– Не нужно так нервничать, – говорит Галка, принимая чашку из моих трясущихся рук.
– Ты собралась уходить, – объясняю. – А у меня такое чувство, что я не имею права спрашивать, куда и зачем. И когда вернешься. И вернешься ли хоть когда-нибудь. Жду, пока ты сама скажешь. А ты не говоришь. Зато одеваешься. И причесалась уже. Конечно я нервничаю. А как ты думала?
А она все равно молчит. Глядит в окно. Размышляет о чем-то. Ей, наверное, тоже непросто. Потому что, с одной стороны, вдруг нашелся старый добрый я. А с другой – муж, трое детей, кошачий приют и аквариум. И надо как-то это разруливать, потому что делить ее с мужем, детьми, кошками и цихлидами я не захочу, она меня знает, не знает только, что сейчас я согласен на все, то есть, вообще на все, на любых условиях, лишь бы видеть ее хоть иногда.
– Слушай, – говорю, – я все помню. Все стало плохо из-за меня. Я все делал неправильно, тебе назло, и себе тоже. Изменить ничего нельзя, что было, то было. Скажи, сейчас я могу что-нибудь сделать? В смысле, что-то такое, чтобы ты осталась. Или уже ничего?
– Можешь, – отвечает. И улыбается с облегчением, словно именно этого вопроса ждала все время.
А я-то, а я с каким облегчением улыбаюсь. Того гляди, зареву, как мальчик эмо из соседнего подъезда.

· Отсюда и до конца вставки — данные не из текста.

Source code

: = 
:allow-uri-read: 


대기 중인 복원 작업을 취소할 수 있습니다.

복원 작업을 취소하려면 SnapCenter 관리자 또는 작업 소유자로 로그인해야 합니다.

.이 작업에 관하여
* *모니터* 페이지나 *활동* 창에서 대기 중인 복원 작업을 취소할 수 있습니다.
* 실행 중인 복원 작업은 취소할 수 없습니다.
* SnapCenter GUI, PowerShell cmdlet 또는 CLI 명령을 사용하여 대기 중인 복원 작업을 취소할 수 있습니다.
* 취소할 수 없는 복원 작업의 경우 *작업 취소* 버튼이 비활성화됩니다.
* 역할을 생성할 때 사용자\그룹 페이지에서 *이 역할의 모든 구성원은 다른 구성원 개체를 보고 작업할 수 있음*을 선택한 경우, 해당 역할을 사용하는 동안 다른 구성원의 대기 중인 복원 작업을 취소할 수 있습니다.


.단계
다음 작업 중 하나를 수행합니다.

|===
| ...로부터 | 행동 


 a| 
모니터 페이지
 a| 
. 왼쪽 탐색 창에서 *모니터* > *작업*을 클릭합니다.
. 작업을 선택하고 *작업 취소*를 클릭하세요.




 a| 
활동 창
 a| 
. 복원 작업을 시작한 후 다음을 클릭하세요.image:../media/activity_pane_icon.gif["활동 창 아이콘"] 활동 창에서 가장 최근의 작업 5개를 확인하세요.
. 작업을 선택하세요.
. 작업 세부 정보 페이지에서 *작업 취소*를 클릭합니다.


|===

– Нарисуй мне мост через Вюмме.
– Что?
Я правда не понимаю, о чем это она.
– Мост через Вюмме. Нарисуй. Для меня. Помнишь, какие в Ротенбурге были мосты?
И тут до меня наконец дошло.
Мосты как мосты, честно говоря. По большей части, старые, деревянные, пешеходные. Ротенбург вообще убогий городишко, этакий чистенький германский Мухосранск, если называть вещи своими именами. Другое дело, что мы с Галкой были там безумно счастливы, но мы где угодно были счастливы тогда – и в свердловской хрущобе, и в питерской коммуналке, где каждый таракан мнил себя персонажем Достоевского, и в поезде, в купе этом дурацком на троих, где нижнюю полку заняла какая-то взмыленная тетка, а все свободное пространство – ее баулы с товаром, хорошо хоть в Варшаве вышла, а то мы уже едва живы были – всю дорогу в тамбуре стоять. Но счастливы были и в тамбуре, и на вокзале в Берлине, когда, сжимая в руках билеты и булки с сосисками, застыли перед расписанием поездов, с ужасом понимая, что эту китайскую грамоту нам не постичь никогда. А уж потом, в Бремене, были счастливы так, что дыхание останавливалось, каждый вечер напиваться приходилось, то есть, натурально ходили в пивную, как на работу, накачивались до полного отупения, чтобы хоть как-то справиться с этим невозможным, рвущим сердце счастьем, упасть и уснуть. Все-таки первая в жизни поездка за границу, первая в жизни квартирка-студия в мансарде, со скошенным потолком, как в кино, первая кофемашина, к которой мы два дня подойти боялись, а потом ничего, освоились, первая моя выставка, первые, как нам казалось, «большие деньги» – семьсот марок за первую проданную картинку, курам на смех, но по нашим тогдашним меркам несметное богатство, голова кругом шла. Впрочем, мы были бы счастливы и без всего этого, потому что поехали вместе, а «вместе» – это было позарез необходимое и более чем достаточное условие счастья. Кто бы мне сказал тогда, что это ненадолго, я бы ему даже морду бить не стал, посмеялся бы и забыл – какая дичь.